Millions of Americans left or lost their jobs during the pandemic and many have decided that they don’t want to go back to work …. at least not for someone else.
There were nearly 5.4 million new business applications in the United States last year, according to an analysis of Census data by the Economic Innovation Group, the highest number of startups launched in a single year that has been recorded. And that came on top of a record year in 2020.
But not every startup is the next Apple or Netflix. While there’s potential for great long-term benefits to entrepreneurship, there are also a lot of financial hurdles to clear along the way. For starters, about a third of small businesses fail within the first two years, according to the Small Business Administration.
“In the world of entrepreneurship, many seek and few are chosen,” said Clark Kendall, President and CEO of wealth management firm Kendall Capital in Baltimore, Maryland. “You have to go in with your eyes wide open to the risks.”
When it comes to your personal finances, the risks of starting a business can include losing some – if not all – of your savings, your income, and possibly your assets, if you’re not careful. There’s also opportunity risk.
“You could have worked for someone else and received a steady paycheck instead of risking starting a new business with unknown future revenue and income,” Kendall said.
That said, for the businesses that succeed, there’s also plenty of potential upside. But no matter how focused they are on the business, it’s important for small business owners to think about their personal finances as well. If you’re ready to join the growing ranks of the self-employed, take the following steps to protect your finances:
Most businesses don’t make any money at all for the first few months (or longer). If this is your full-time focus, that means you likely won’t be making any money for a while. If possible, start ramping up your personal savings before you launch the business, so that you will have resources to cover your bills and living expenses during that period.
Chad Parks, founder and CEO of Ubiquity Retirement + Savings, recommends having at least six to nine months’ of expenses set aside if you’re starting a business and don’t have any other income to fall back on. Consider that money untouchable, and only for use within the business.
“When you’re starting a business, there’s always a sacrifice up front. That’s on the financial side, as well as in time to get the momentum going,” said Nick Foulks, director of communications strategy and client engagement at Great Waters Financial.
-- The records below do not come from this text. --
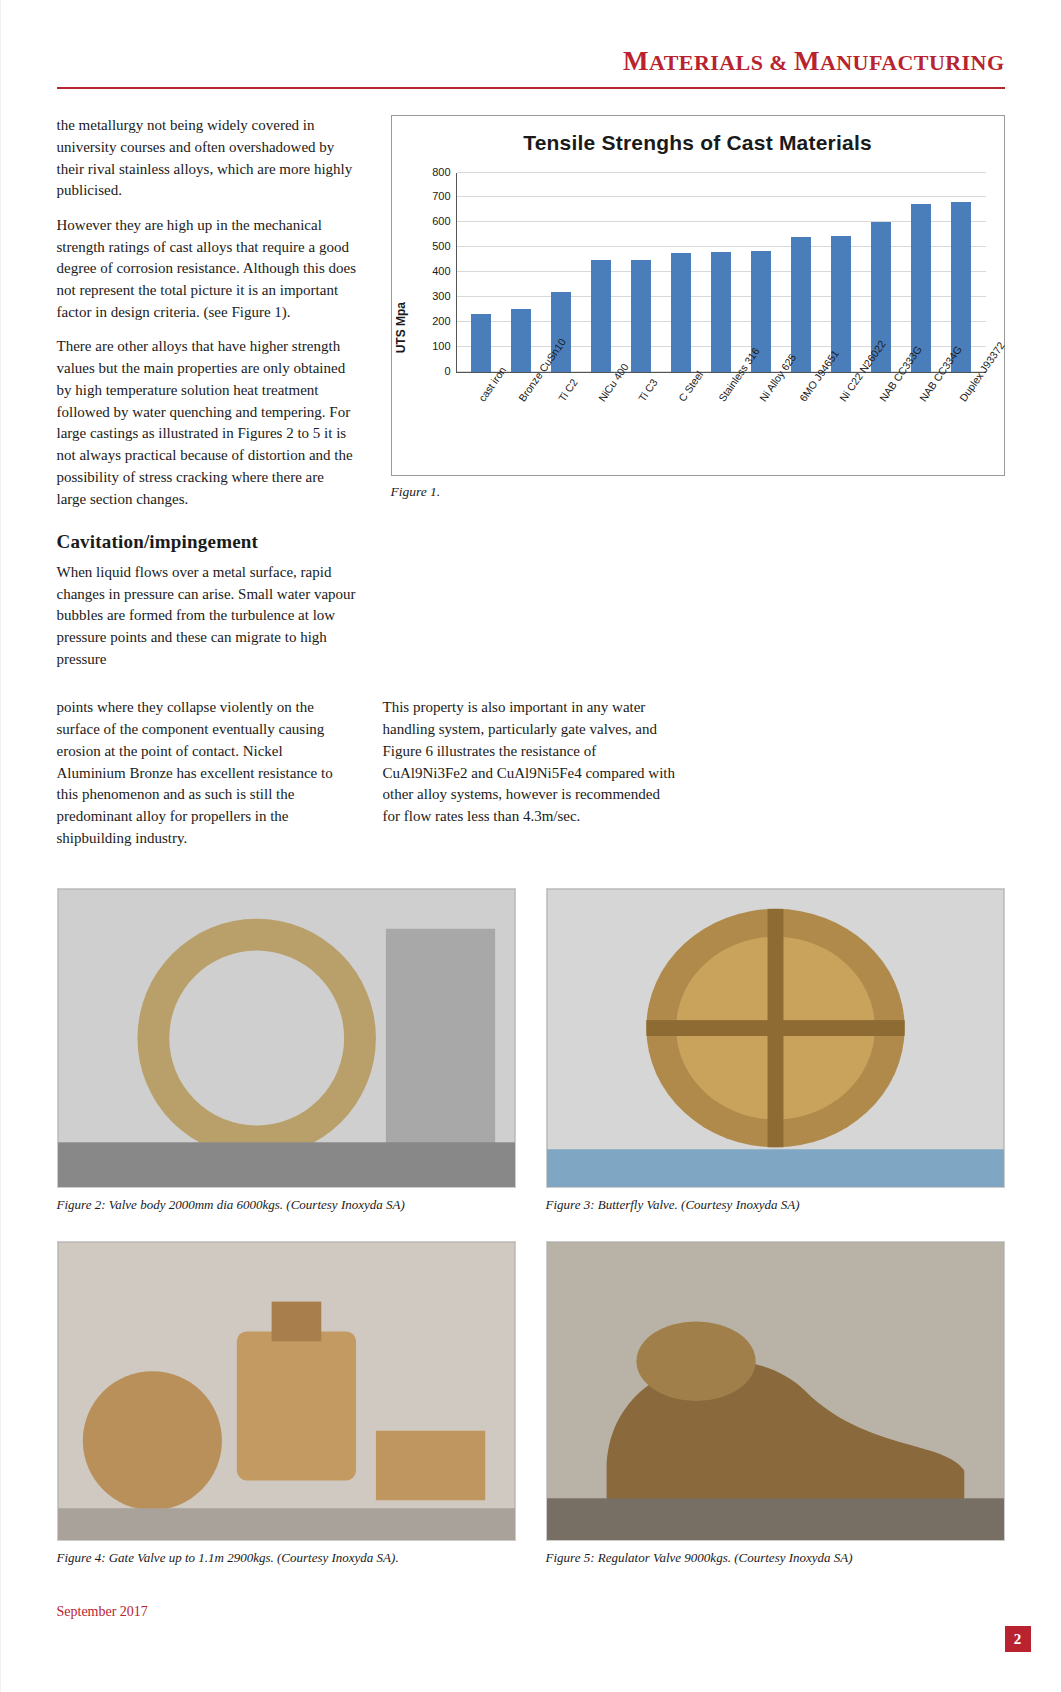MATERIALS & MANUFACTURING
the metallurgy not being widely covered in university courses and often overshadowed by their rival stainless alloys, which are more highly publicised.
However they are high up in the mechanical strength ratings of cast alloys that require a good degree of corrosion resistance. Although this does not represent the total picture it is an important factor in design criteria. (see Figure 1).
There are other alloys that have higher strength values but the main properties are only obtained by high temperature solution heat treatment followed by water quenching and tempering. For large castings as illustrated in Figures 2 to 5 it is not always practical because of distortion and the possibility of stress cracking where there are large section changes.
Cavitation/impingement
When liquid flows over a metal surface, rapid changes in pressure can arise. Small water vapour bubbles are formed from the turbulence at low pressure points and these can migrate to high pressure
Tensile Strenghs of Cast Materials
UTS Mpa
800
700
600
500
400
300
200
100
0
cast iron Bronze CuSn10 Ti C2 NiCu 400 Ti C3 C Steel Stainless 316 Ni Alloy 625 6MO J94651 Ni C22 N26022 NAB CC333G NAB CC334G Duplex J93372
Figure 1.
points where they collapse violently on the surface of the component eventually causing erosion at the point of contact. Nickel Aluminium Bronze has excellent resistance to this phenomenon and as such is still the predominant alloy for propellers in the shipbuilding industry.
This property is also important in any water handling system, particularly gate valves, and Figure 6 illustrates the resistance of CuAl9Ni3Fe2 and CuAl9Ni5Fe4 compared with other alloy systems, however is recommended for flow rates less than 4.3m/sec.
Figure 2: Valve body 2000mm dia 6000kgs. (Courtesy Inoxyda SA)
Figure 3: Butterfly Valve. (Courtesy Inoxyda SA)
Figure 4: Gate Valve up to 1.1m 2900kgs. (Courtesy Inoxyda SA).
Figure 5: Regulator Valve 9000kgs. (Courtesy Inoxyda SA)
September 2017
2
Once the business starts generating revenue, you’ll want to start setting aside cash reserves as well – up to a year’s worth of business expenses – so that you can separate your own financial responsibilities from that of the business.
“A lot of entrepreneurs make the mistake of treating their business like a bank account and just taking out money as they need it,” said Robert Gilliland, managing director and senior wealth advisor with Concenture Wealth Management.
As soon as you start drawing a paycheck from the business, you’ll also want to start putting money into a retirement account. Even if you’re not able to contribute much, the sooner you can get into the habit of saving for retirement, the better.
“We are creatures of habit, so you want to get used to paying yourself with a paycheck,” said Marcus Blanchard, a certified financial planner and founder of Focal Point Financial Planning. “There are a lot of options for retirement savings for entrepreneurs.”
The savings vehicle you use will depend on your financial picture and the type of business you have, but here’s a look at three common accounts:
A traditional Individual Retirement Account (IRA) or a Roth IRA
If you are setting aside $500 per month or less, an IRA may be the best option because you can only contribute $6,000 a year if you’re under 50 ($7,000 if you’re older). You can set up an IRA at any brokerage account, and they come in two varieties: Traditional IRA contributions go in pre-tax and grow tax-free, and you don’t pay taxes until you make withdrawals in retirement. With a Roth IRA, on the other hand, contributions go in after-tax, but you don’t ever have to pay tax on the growth or qualifying withdrawals. In general, a traditional IRA makes sense for those who believe they’ll be in a lower tax bracket when they retire, since withdrawals are taxed at your current income tax rate. Meanwhile, those who think their tax bracket will go up should stick with a Roth.
A Solo 401(k)
You can contribute up to $20,500 to a Solo 401(k) account, and many brokerages also allow you to have a Roth 401(k) option within the account. In addition, you can make a profit-sharing contribution to the account as a business owner. That amount can be up to $40,500 (or 25% of eligible profits), for a potential total of up to $61,000.
A SEP IRA
When revenue goes up, a Simplified Employee Pension plan (SEP) can help make up for years you may have skipped out on retirement savings while you were building the business. You can contribute up to 25% of your income, or $61,000 per year, whichever is less. (The deadline for opening a SEP is tax day, so you may still have time to open an account and make contributions that count toward your 2021 taxes.)
There’s a tendency among many entrepreneurs to think of their business as their primary retirement asset. Often they plan to either sell the business at retirement or build it into a cash cow that allows them to live comfortably while someone else runs it. While either scenario could happen, financial planners advise entrepreneurs to make sure they’re taking other steps to set cash aside for retirement.
“You never know what could happen to your business,” Parks said. “There could be a war, there could be a global pandemic. That’s why you need to diversify.”